Related: 5 Metaverse Trends That Will Shape the Next Decade

Is the Metaverse dead?

An investment in the Metaverse is only as valuable as the demand for the technologies involved. When the hype was at its peak, there was an argument to be made about the value of an investment (albeit a risky one) in the virtual world, but when that hype dries up and the punters leave, that investment fast becomes worthless.

While Meta has confirmed that it remains a long-term focus, and big corporates such as Siemans, Proctor and Gamble and others are using Metaverse technology for various applications related to their businesses, no one has yet brought that magical application or experience to the table as yet, probably because the hardware devices required to achieve this don’t yet exist.

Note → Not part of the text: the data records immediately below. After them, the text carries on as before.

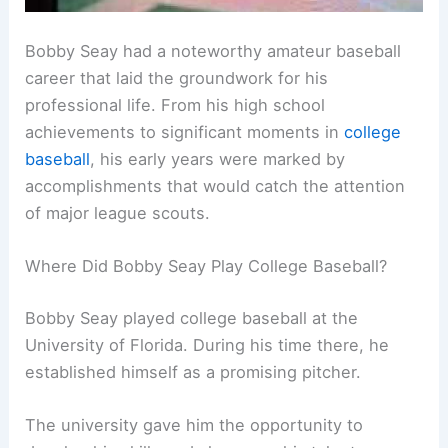
Bobby Seay had a noteworthy amateur baseball
career that laid the groundwork for his
professional life. From his high school
achievements to significant moments in
college
baseball
, his early years were marked by
accomplishments that would catch the attention
of major league scouts.
Where Did Bobby Seay Play College Baseball?
Bobby Seay played college baseball at the
University of Florida. During his time there, he
established himself as a promising pitcher.
The university gave him the opportunity to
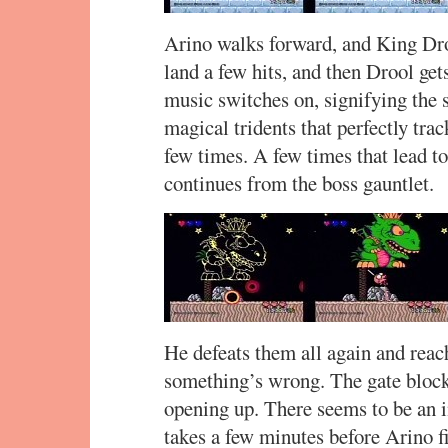
Arino walks forward, and King Dr
land a few hits, and then Drool ge
music switches on, signifying the s
magical tridents that perfectly tra
few times. A few times that lead t
continues from the boss gauntlet.
He defeats them all again and reach
something’s wrong. The gate blocks 
opening up. There seems to be an in
takes a few minutes before Arino f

So is the Metaverse dead? I don’t think so. Not yet anyway. It’s too early to make that call. It’s not that the real world is back and the online world is in the past, but rather that the two will run in parallel. It is not that the online universe is going to disappear, but rather that it may have reached its limit — for now. If you have an appetite for significant risk-based investing, a passion for bleeding edge technology and making bets that are wildly speculative, then there’s probably an angle for you to explore in the Metaverse, but get advice and tread very carefully.